Scope, source strategy and recommendations are adapted to the economics and operating context of this audience.

Industry context

Procurement teams

Scope, source strategy and recommendations are adapted to the economics and operating context of this audience.

Industry context

Investment firms

Scope, source strategy and recommendations are adapted to the economics and operating context of this audience.

Industry context

AI and technology companies

Scope, source strategy and recommendations are adapted to the economics and operating context of this audience.

Industry context

Research and strategy teams

Scope, source strategy and recommendations are adapted to the economics and operating context of this audience.

Buyer FAQ

Buyer questions this page answers

When should a company use AI Agent Development?

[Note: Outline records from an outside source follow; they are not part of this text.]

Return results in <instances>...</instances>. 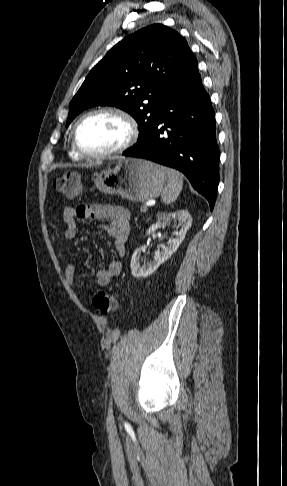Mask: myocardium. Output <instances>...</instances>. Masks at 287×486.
I'll return each mask as SVG.
<instances>
[{
	"label": "myocardium",
	"instance_id": "1",
	"mask_svg": "<svg viewBox=\"0 0 287 486\" xmlns=\"http://www.w3.org/2000/svg\"><path fill=\"white\" fill-rule=\"evenodd\" d=\"M98 114H113L119 117L120 119H122L127 127V136L122 144H120L119 146L113 149L103 151V152H89L83 149L79 144L78 131L81 124L85 120ZM138 135H139L138 124L130 113L118 107H113V106L100 107L85 113L77 120L72 131V147L82 157L90 158V159H102L126 151L136 142Z\"/></svg>",
	"mask_w": 287,
	"mask_h": 486
}]
</instances>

AI Agent Development is useful when leadership needs to make a decision about which agent workflow is worth building and how it should be governed, evaluated and deployed and the existing evidence is fragmented, biased toward internal assumptions or too shallow for investment, sourcing or market planning.

How does Stratova keep the work decision-focused?

Every engagement starts with the decision, the deadline, the decision owner and the consequence of being wrong. The research plan is then built around evidence that can change or strengthen that decision.

What does the final output look like?

Outputs typically include an executive report, source notes, confidence scoring, findings, assumptions, risks, recommended actions and a review session with the research lead.

Case Applications

Applied use case

Agent build clarity

A client team can use this work to align stakeholders, challenge assumptions and decide what to do next with evidence in hand.

Applied use case

Reduced implementation risk

A client team can use this work to align stakeholders, challenge assumptions and decide what to do next with evidence in hand.

Applied use case

Defined success measures

A client team can use this work to align stakeholders, challenge assumptions and decide what to do next with evidence in hand.

Insights

Research note

How workflow analysis changes the decision

Stratova evaluates this signal in context, checks it against other sources and explains whether it strengthens or weakens the case.

Research note

How user tasks changes the decision

Stratova evaluates this signal in context, checks it against other sources and explains whether it strengthens or weakens the case.

Research note

How system constraints changes the decision

Stratova evaluates this signal in context, checks it against other sources and explains whether it strengthens or weakens the case.

Research services

Need ai agent development with executive-level clarity?

Share the decision, deadline and audience. Stratova will recommend the right research service, evidence plan and delivery format.

Evidence planningStakeholder-ready briefsDefined delivery
Strategy and market entry planning session with executives reviewing global market maps and business data.
Research services scoped to the evidence, stakeholders and delivery format behind the decision.